Tokyo, KomentarNews – Microsoft pada Jumat (3/4/2026) mengumumkan investasi sebesar 1,6 triliun yen (sekitar 10 miliar dolar AS atau Rp162 triliun) di Jepang untuk periode 2026-2029. Investasi ini akan difokuskan pada perluasan infrastruktur kecerdasan buatan (AI) dan penguatan kerja sama keamanan siber dengan pemerintah Jepang.
Wakil Ketua dan Presiden Microsoft Brad Smith mengungkapkan investasi ini selama kunjungannya ke Tokyo.
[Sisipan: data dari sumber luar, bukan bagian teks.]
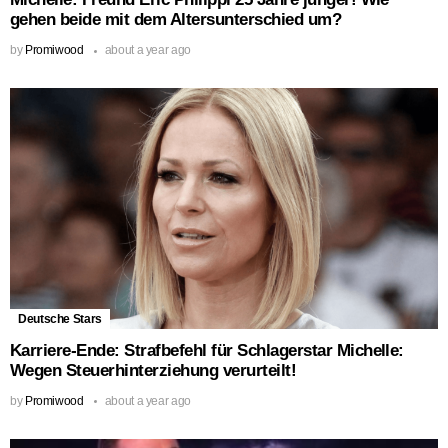
gehen beide mit dem Altersunterschied um?
by
Promiwood
about a year ago
Deutsche Stars
Karriere-Ende: Strafbefehl für Schlagerstar Michelle:
Wegen Steuerhinterziehung verurteilt!
by
Promiwood
about a year ago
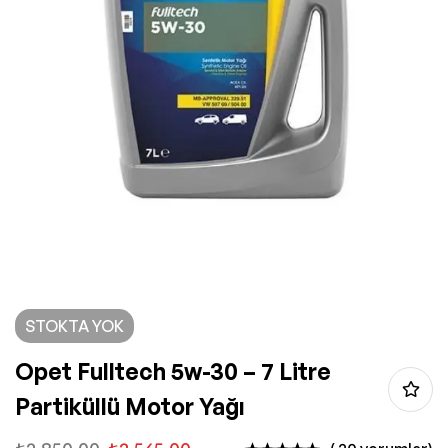
STOKTA YOK
Opet Fulltech 5w-30 – 7 Litre
Partiküllü Motor Yağı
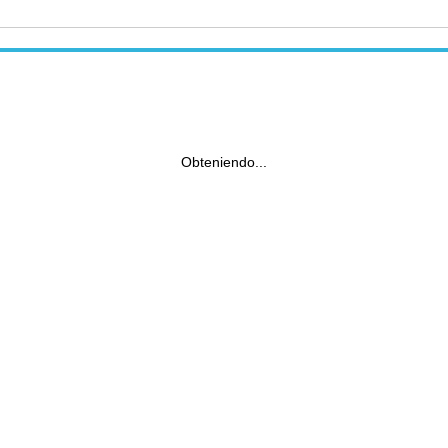
Obteniendo...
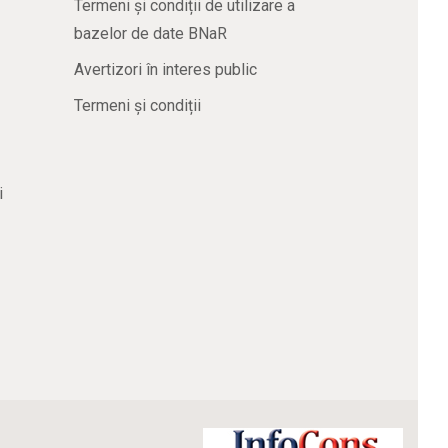
Termeni și condiții de utilizare a
bazelor de date BNaR
Avertizori în interes public
Termeni și condiții
i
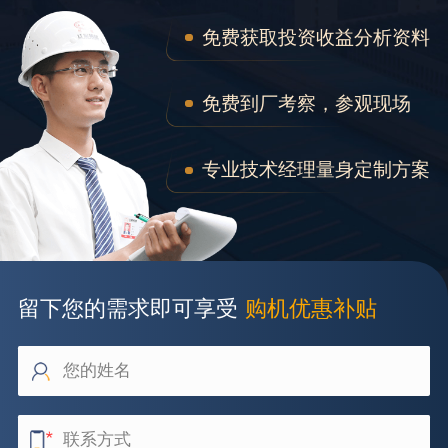
免费获取投资收益分析资料
免费到厂考察，参观现场
专业技术经理量身定制方案
留下您的需求即可享受
购机优惠补贴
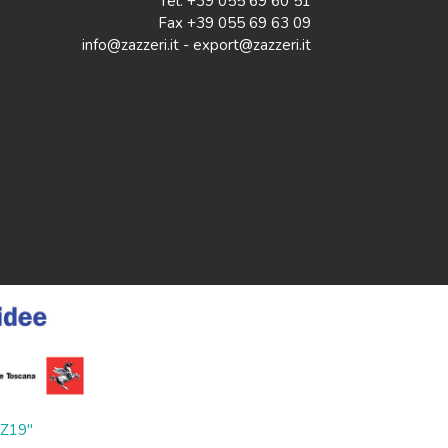
Tel. +39 055 69 60 51
Fax +39 055 69 63 09
info@zazzeri.it - export@zazzeri.it
ZZ19"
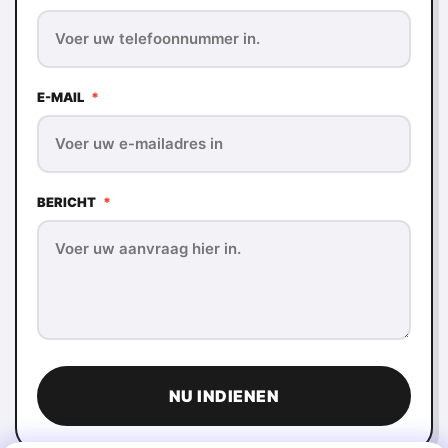
E-MAIL
*
BERICHT
*
NU INDIENEN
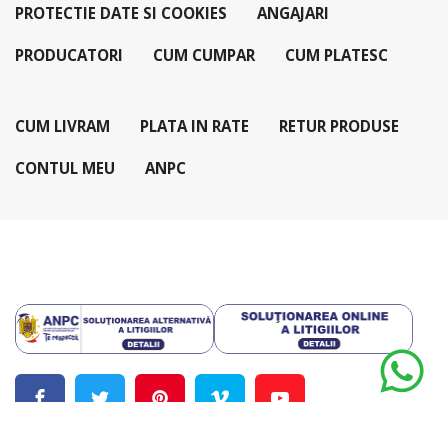
PROTECTIE DATE SI COOKIES
ANGAJARI
PRODUCATORI
CUM CUMPAR
CUM PLATESC
CUM LIVRAM
PLATA IN RATE
RETUR PRODUSE
CONTUL MEU
ANPC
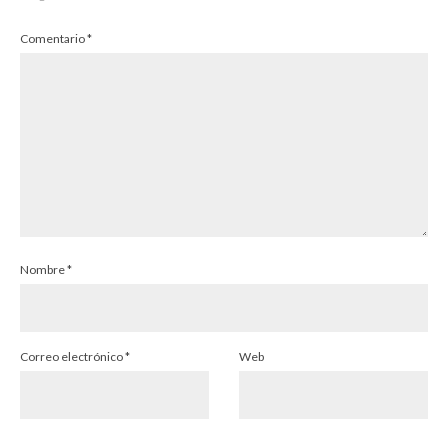
Comentario
*
Nombre
*
Correo electrónico
*
Web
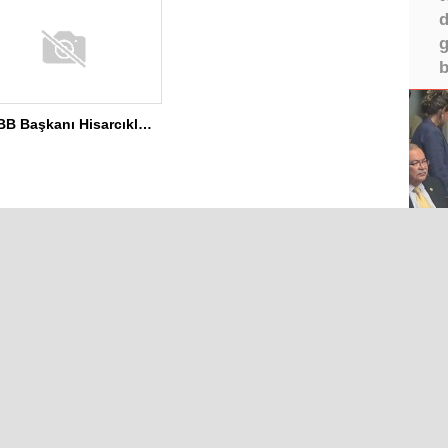
d
g
b
TOBB Başkanı Hisarcıklıoğlu MEÜ’yi Ziyaret Etti
Iğdır Gazetesi
©2026 
ır Haberleri
Iğdır Son Dakika
IĞDIR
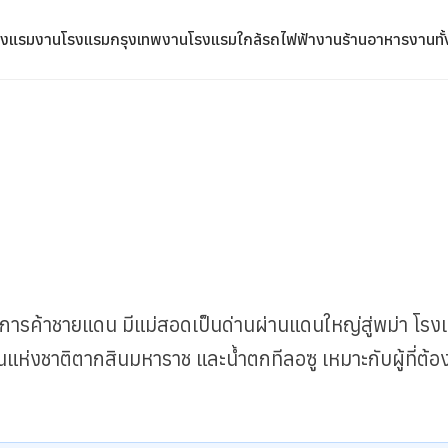
รงแรม
งานโรงแรมกรุงเทพ
งานโรงแรมใกล้รถไฟฟ้า
งานร้านอาหาร
งานทั
และการค้าชายแดน มีแม่สอดเป็นด่านผ่านแดนใหญ่สู่พม่า โรง
านแห่งชาติตากสินมหาราช และน้ำตกทีลอซู เหมาะกับผู้ที่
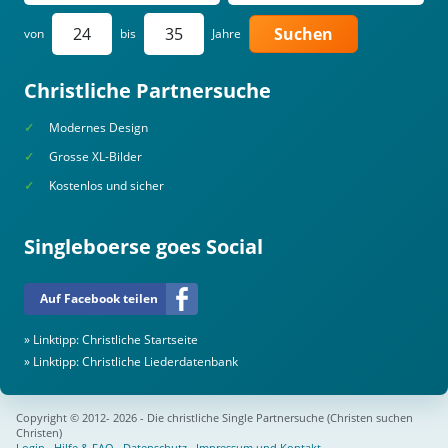
Suchen
von
bis
Jahre
Christliche Partnersuche
Modernes Design
Grosse XL-Bilder
Kostenlos und sicher
Singleboerse goes Social
Auf Facebook teilen
» Linktipp:
Christliche Startseite
» Linktipp:
Christliche Liederdatenbank
Copyright © 2012- 2026 - Die christliche Single Partnersuche (Christen suchen
Christen)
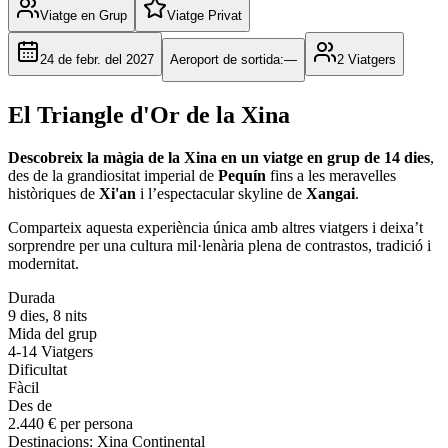
Viatge en Grup
Viatge Privat
24 de febr. del 2027
Aeroport de sortida
:
—
2
Viatgers
El Triangle d'Or de la Xina
Descobreix la màgia de la Xina en un viatge en grup de 14 dies
,
des de la grandiositat imperial de
Pequín
fins a les meravelles
històriques de
Xi'an
i l’espectacular skyline de
Xangai
.
Comparteix aquesta experiència única amb altres viatgers i deixa’t
sorprendre per una cultura mil·lenària plena de contrastos, tradició i
modernitat.
Durada
9
dies
,
8
nits
Mida del grup
4-14
Viatgers
Dificultat
Fàcil
Des de
2.440 €
per persona
Destinacions
:
Xina Continental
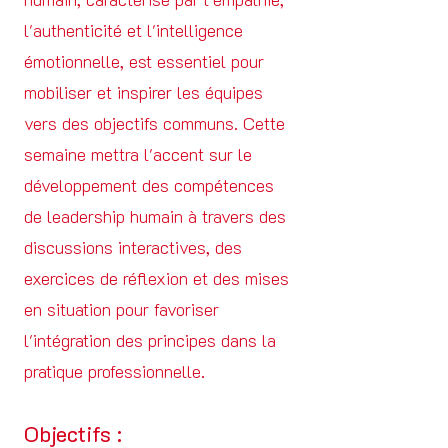
l'authenticité et l'intelligence
émotionnelle, est essentiel pour
mobiliser et inspirer les équipes
vers des objectifs communs. Cette
semaine mettra l'accent sur le
développement des compétences
de leadership humain à travers des
discussions interactives, des
exercices de réflexion et des mises
en situation pour favoriser
l'intégration des principes dans la
pratique professionnelle.
Objectifs :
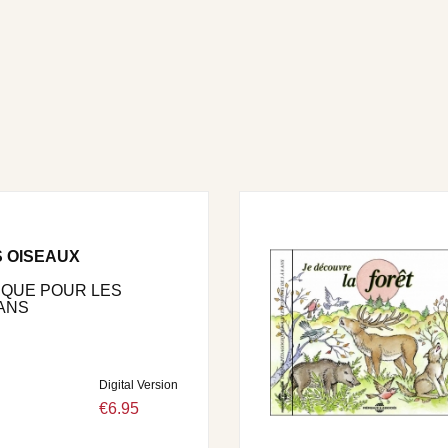
 OISEAUX
IQUE POUR LES
 ANS
Digital Version
€6.95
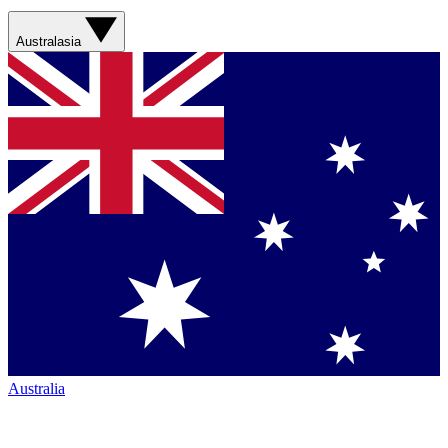
Australasia
Australia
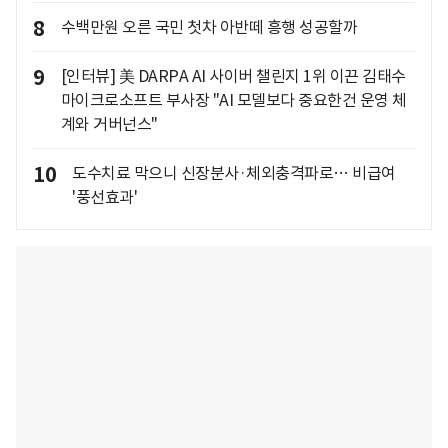
8
수백만원 오른 국민 첫차 아반떼 흥행 성공할까
9
[인터뷰] 美 DARPA AI 사이버 챌린지 1위 이끈 김태수
마이크로소프트 부사장 "AI 모델보다 중요한건 운영 체
계와 거버넌스"
10
도수치료 막으니 신장분사·체외충격파로… 비급여
'풍선효과'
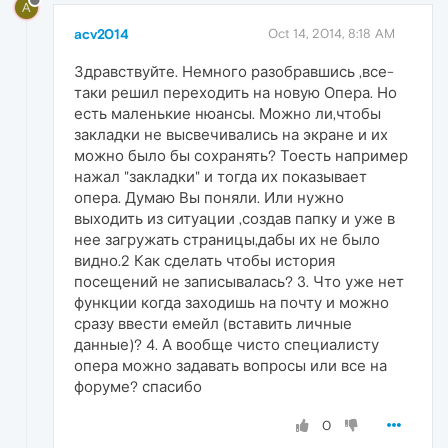
A
acv2014
Oct 14, 2014, 8:18 AM
Здравствуйте. Немного разобравшись ,все-
таки решил переходить на новую Опера. Но
есть маленькие нюансы. Можно ли,чтобы
закладки не высвечивались на экране и их
можно было бы сохранять? Тоесть например
нажал "закладки" и тогда их показывает
опера. Думаю Вы поняли. Или нужно
выходить из ситуации ,создав папку и уже в
нее загружать страницы,дабы их не было
видно.2 Как сделать чтобы история
посещений не записывалась? 3. Что уже нет
функции когда заходишь на почту и можно
сразу ввести емейл (вставить личные
данные)? 4. А вообще чисто специалисту
опера можно задавать вопросы или все на
форуме? спасибо
0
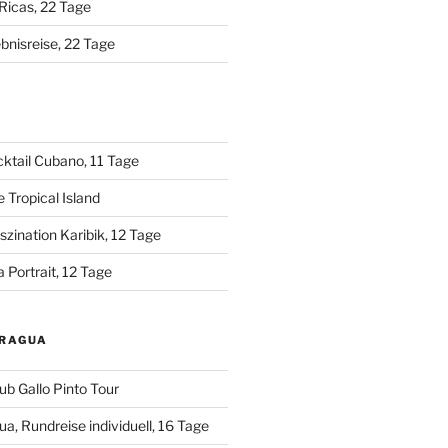
Ricas, 22 Tage
bnisreise, 22 Tage
A
ktail Cubano, 11 Tage
 Tropical Island
zination Karibik, 12 Tage
 Portrait, 12 Tage
ARAGUA
ub Gallo Pinto Tour
a, Rundreise individuell, 16 Tage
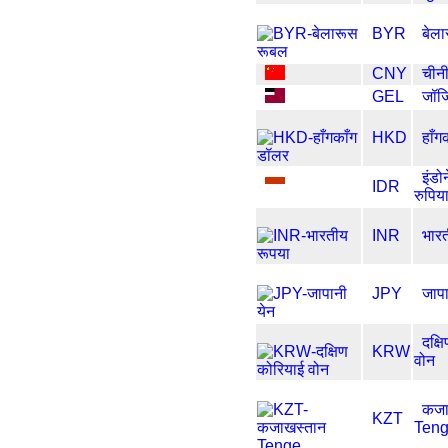
BYR
बेल
CNY
चीन
GEL
जॉर्
HKD
हाँग
इंडो
IDR
रुपिय
INR
भार
JPY
जापा
दक्ष
KRW
वोन
कजा
KZT
Ten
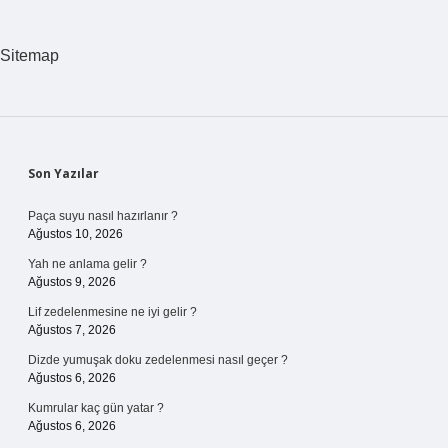
Sitemap
Sidebar
Son Yazılar
Paça suyu nasıl hazırlanır ?
Ağustos 10, 2026
Yah ne anlama gelir ?
Ağustos 9, 2026
Lif zedelenmesine ne iyi gelir ?
Ağustos 7, 2026
Dizde yumuşak doku zedelenmesi nasıl geçer ?
Ağustos 6, 2026
Kumrular kaç gün yatar ?
Ağustos 6, 2026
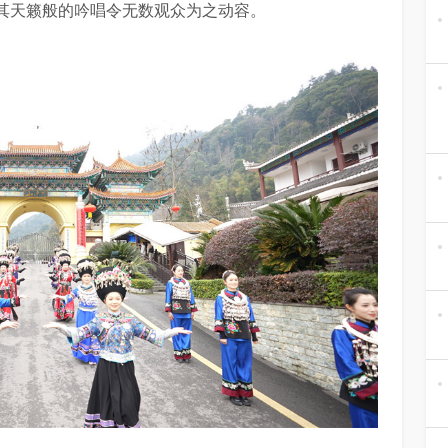
其天籁般的吟唱令无数观众为之动容。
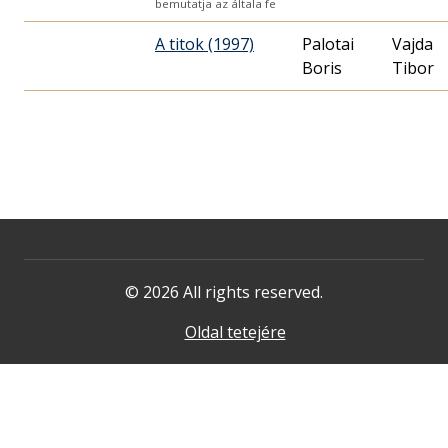
bemutatja az általa fe
A titok (1997)
Palotai
Vajda
Boris
Tibor
© 2026 All rights reserved.
Oldal tetejére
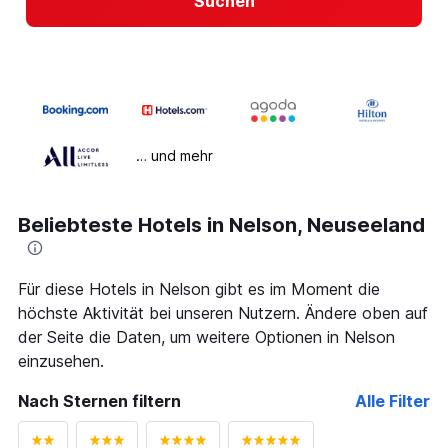
Suchen
… und mehr
Beliebteste Hotels in Nelson, Neuseeland
Für diese Hotels in Nelson gibt es im Moment die
höchste Aktivität bei unseren Nutzern. Ändere oben auf
der Seite die Daten, um weitere Optionen in Nelson
einzusehen.
Nach Sternen filtern
Alle Filter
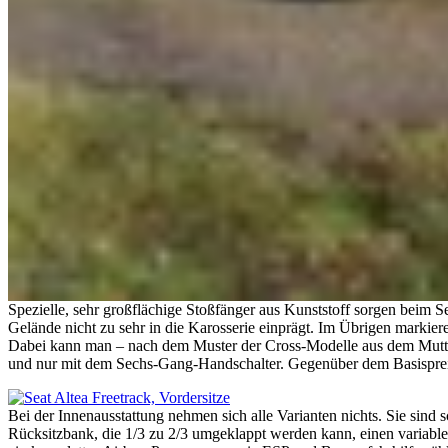
Spezielle, sehr großflächige Stoßfänger aus Kunststoff sorgen beim S
Gelände nicht zu sehr in die Karosserie einprägt. Im Übrigen markie
Dabei kann man – nach dem Muster der Cross-Modelle aus dem Mutterh
und nur mit dem Sechs-Gang-Handschalter. Gegenüber dem Basispreis
Bei der Innenausstattung nehmen sich alle Varianten nichts. Sie sind 
Rücksitzbank, die 1/3 zu 2/3 umgeklappt werden kann, einen variabl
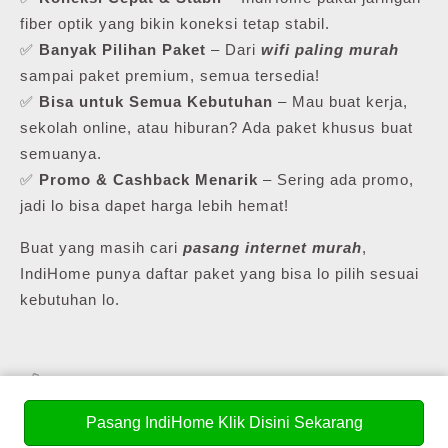
fiber optik yang bikin koneksi tetap stabil.
✅
Banyak Pilihan Paket
– Dari
wifi paling murah
sampai paket premium, semua tersedia!
✅
Bisa untuk Semua Kebutuhan
– Mau buat kerja,
sekolah online, atau hiburan? Ada paket khusus buat
semuanya.
✅
Promo & Cashback Menarik
– Sering ada promo,
jadi lo bisa dapet harga lebih hemat!
Buat yang masih cari
pasang internet murah
,
IndiHome punya daftar paket yang bisa lo pilih sesuai
kebutuhan lo.
💰 Daftar Harga Paket Pasang WiFi Murah
Soho (Terbaru 2025!)
Pasang IndiHome Klik Disini Sekarang
Biaya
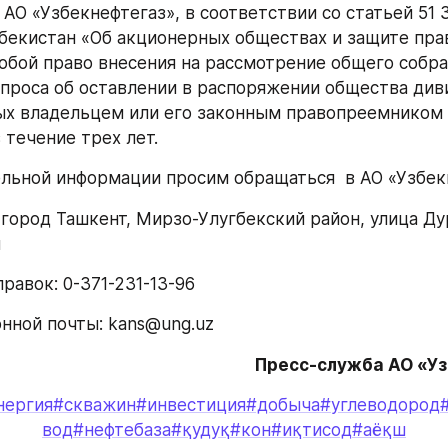
АО «Узбекнефтегаз», в соответствии со статьей 51 З
бекистан «Об акционерных обществах и защите прав
собой право внесения на рассмотрение общего собра
проса об оставлении в распоряжении общества диви
х владельцем или его законным правопреемником 
 течение трех лет.
льной информации просим обращаться  в АО «Узбек
, город Ташкент, Мирзо-Улугбекский район, улица Ду
м
равок: 0-371-231-13-96
нной почты: kans@ung.uz
Пресс-служба АО «У
нергия
#скважин
#инвестиция
#добыча
#углеводород
вод
#нефтебаза
#қудуқ
#кон
#иқтисод
#аёқш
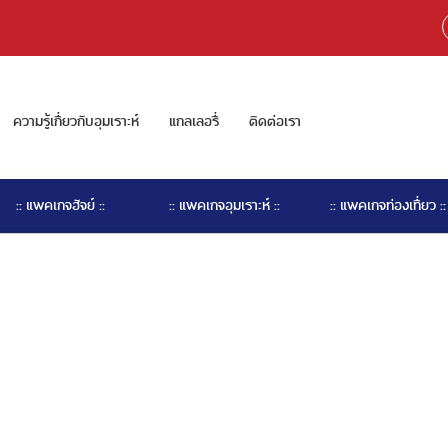
ความรู้เกี่ยวกับอุมเราะห์
แกลเลอรี่
ติดต่อเรา
:: แพคเกจฮัจย์ ::
:: แพคเกจอุมเราะห์ ::
:: แพคเกจท่องเที่ยว ::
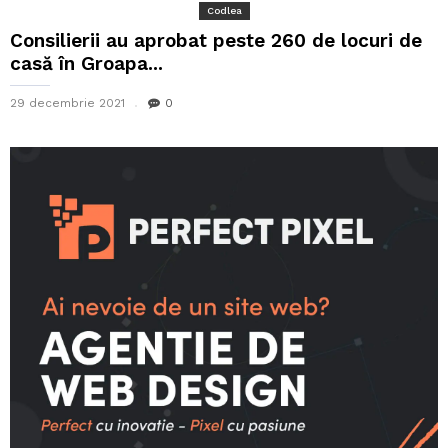
Codlea
Consilierii au aprobat peste 260 de locuri de
casă în Groapa...
29 decembrie 2021
0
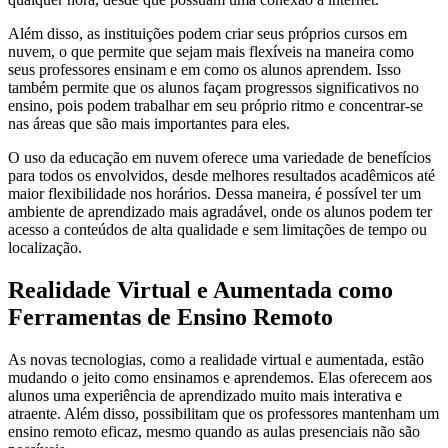
Além disso, as instituições podem criar seus próprios cursos em
nuvem, o que permite que sejam mais flexíveis na maneira como
seus professores ensinam e em como os alunos aprendem. Isso
também permite que os alunos façam progressos significativos no
ensino, pois podem trabalhar em seu próprio ritmo e concentrar-se
nas áreas que são mais importantes para eles.
O uso da educação em nuvem oferece uma variedade de benefícios
para todos os envolvidos, desde melhores resultados acadêmicos até
maior flexibilidade nos horários. Dessa maneira, é possível ter um
ambiente de aprendizado mais agradável, onde os alunos podem ter
acesso a conteúdos de alta qualidade e sem limitações de tempo ou
localização.
Realidade Virtual e Aumentada como
Ferramentas de Ensino Remoto
As novas tecnologias, como a realidade virtual e aumentada, estão
mudando o jeito como ensinamos e aprendemos. Elas oferecem aos
alunos uma experiência de aprendizado muito mais interativa e
atraente. Além disso, possibilitam que os professores mantenham um
ensino remoto eficaz, mesmo quando as aulas presenciais não são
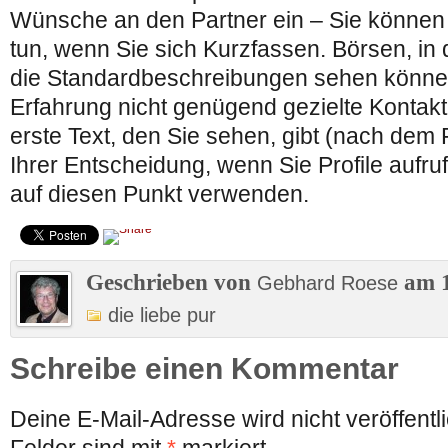
Wünsche an den Partner ein – Sie können 
tun, wenn Sie sich Kurzfassen. Börsen, in
die Standardbeschreibungen sehen können
Erfahrung nicht genügend gezielte Kontakt
erste Text, den Sie sehen, gibt (nach dem
Ihrer Entscheidung, wenn Sie Profile aufrufe
auf diesen Punkt verwenden.
Geschrieben von
am 1
Gebhard Roese
die liebe pur
Schreibe einen Kommentar
Deine E-Mail-Adresse wird nicht veröffentli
Dalam pernyataannya, perusahaan mengatakan bahwa rencana ini sejalan dengan tujuan Perdana Menteri Jepang Sanae Takaichi untuk mendorong pertumbuhan melalui teknologi strategis canggih sekaligus menjaga keamanan nasional.
Microsoft menargetkan pelatihan 1 juta engineer dan developer di Jepang hingga tahun 2030. Langkah ini merupakan respons atas proyeksi pemerintah Jepang yang memperkirakan kekurangan lebih dari 3 juta tenaga kerja AI dan robotika pada tahun 2040.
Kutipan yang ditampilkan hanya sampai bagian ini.